Question

Calculate the pH of a solution made by adding 59 g of sodium acetate, NaCH3COO, to 23 g of acetic acid, CH3COOH, and dissolving in water to make 400. mL of solution. Hint given in feedback.

Answer 1

This is an incomplete question, here is a complete question.

Calculate the pH of a solution made by adding 59 g of sodium acetate, NaCH₃COO, to 23 g of acetic acid, CH₃COOH, and dissolving in water to make 400. mL of solution. Hint given in feedback.
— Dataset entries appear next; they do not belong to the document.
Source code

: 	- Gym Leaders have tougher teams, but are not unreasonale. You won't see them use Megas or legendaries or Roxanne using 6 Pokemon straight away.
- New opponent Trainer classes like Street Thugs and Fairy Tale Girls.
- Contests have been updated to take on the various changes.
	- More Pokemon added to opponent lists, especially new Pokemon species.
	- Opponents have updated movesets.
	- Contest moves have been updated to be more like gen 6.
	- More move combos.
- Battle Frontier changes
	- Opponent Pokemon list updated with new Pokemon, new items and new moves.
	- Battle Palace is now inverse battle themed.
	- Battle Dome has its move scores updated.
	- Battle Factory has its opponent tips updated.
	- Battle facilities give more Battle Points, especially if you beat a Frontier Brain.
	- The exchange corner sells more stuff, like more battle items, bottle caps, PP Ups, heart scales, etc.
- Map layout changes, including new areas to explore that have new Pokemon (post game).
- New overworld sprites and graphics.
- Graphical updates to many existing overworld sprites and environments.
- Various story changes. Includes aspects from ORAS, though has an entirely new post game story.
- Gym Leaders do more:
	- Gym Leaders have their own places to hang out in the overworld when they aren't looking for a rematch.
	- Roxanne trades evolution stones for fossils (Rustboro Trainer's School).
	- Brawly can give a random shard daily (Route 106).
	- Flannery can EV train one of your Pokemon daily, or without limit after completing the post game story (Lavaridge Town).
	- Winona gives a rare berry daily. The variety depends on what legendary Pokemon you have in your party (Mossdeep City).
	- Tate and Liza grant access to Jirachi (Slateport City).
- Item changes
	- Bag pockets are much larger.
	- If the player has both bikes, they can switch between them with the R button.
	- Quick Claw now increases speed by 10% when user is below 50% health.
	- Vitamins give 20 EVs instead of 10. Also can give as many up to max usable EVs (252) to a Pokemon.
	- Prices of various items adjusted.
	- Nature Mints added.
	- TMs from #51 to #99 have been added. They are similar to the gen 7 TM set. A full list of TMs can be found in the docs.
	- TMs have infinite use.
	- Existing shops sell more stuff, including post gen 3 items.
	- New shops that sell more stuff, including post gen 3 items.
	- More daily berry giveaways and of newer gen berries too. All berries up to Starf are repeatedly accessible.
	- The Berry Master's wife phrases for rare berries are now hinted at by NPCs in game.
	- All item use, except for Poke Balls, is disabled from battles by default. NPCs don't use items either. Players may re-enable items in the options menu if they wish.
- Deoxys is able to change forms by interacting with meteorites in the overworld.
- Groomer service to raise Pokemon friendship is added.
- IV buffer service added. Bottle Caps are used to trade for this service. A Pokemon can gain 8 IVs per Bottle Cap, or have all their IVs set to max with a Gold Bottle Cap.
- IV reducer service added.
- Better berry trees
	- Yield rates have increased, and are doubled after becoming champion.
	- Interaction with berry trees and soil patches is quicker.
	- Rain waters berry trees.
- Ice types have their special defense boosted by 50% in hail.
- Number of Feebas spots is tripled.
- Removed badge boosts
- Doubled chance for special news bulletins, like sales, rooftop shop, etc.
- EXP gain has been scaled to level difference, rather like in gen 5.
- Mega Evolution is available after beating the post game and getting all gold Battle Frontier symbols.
The Ka for CH₃COOH is 1.8 x 10⁻⁵ M. As usual, report pH to 2 decimal places.

Answer : The pH of the solution is, 4.97

Explanation :

First we have to calculate the moles of CH₃COOH and NaCH₃COO

`\text{Moles of }CH_3COOH=\frac{\text{Given mass }CH_3COOH}{\text{Molar mass }CH_3COOH}=(23g)/(60g/mol)=0.383mol`

and,

`\text{Moles of }CH_3COONa=\frac{\text{Given mass }CH_3COONa}{\text{Molar mass }CH_3COOH}=(59g)/(82g/mol)=0.719mol`

Now we have to calculate the value of
`pK_a`.

The expression used for the calculation of
`pK_a` is,

`pK_a=-\log (K_a)`

Now put the value of
`K_a` in this expression, we get:

`pK_a=-\log (1.8* 10^(-5))`

`pK_a=5-\log (1.8)`

`pK_a=4.7`

Now we have to calculate the pH of the solution.

Using Henderson Hesselbach equation :

`pH=pK_a+\log ([Salt])/([Acid])`

`pH=pK_a+\log ([CH_3COONa])/([CH_3COOH])`

Now put all the given values in this expression, we get:

`pH=4.7+\log ((0.719)/(0.383))`

(As the volume is same. So, we can write concentration in terms of moles.)

`pH=4.97`

Therefore, the pH of the solution is, 4.97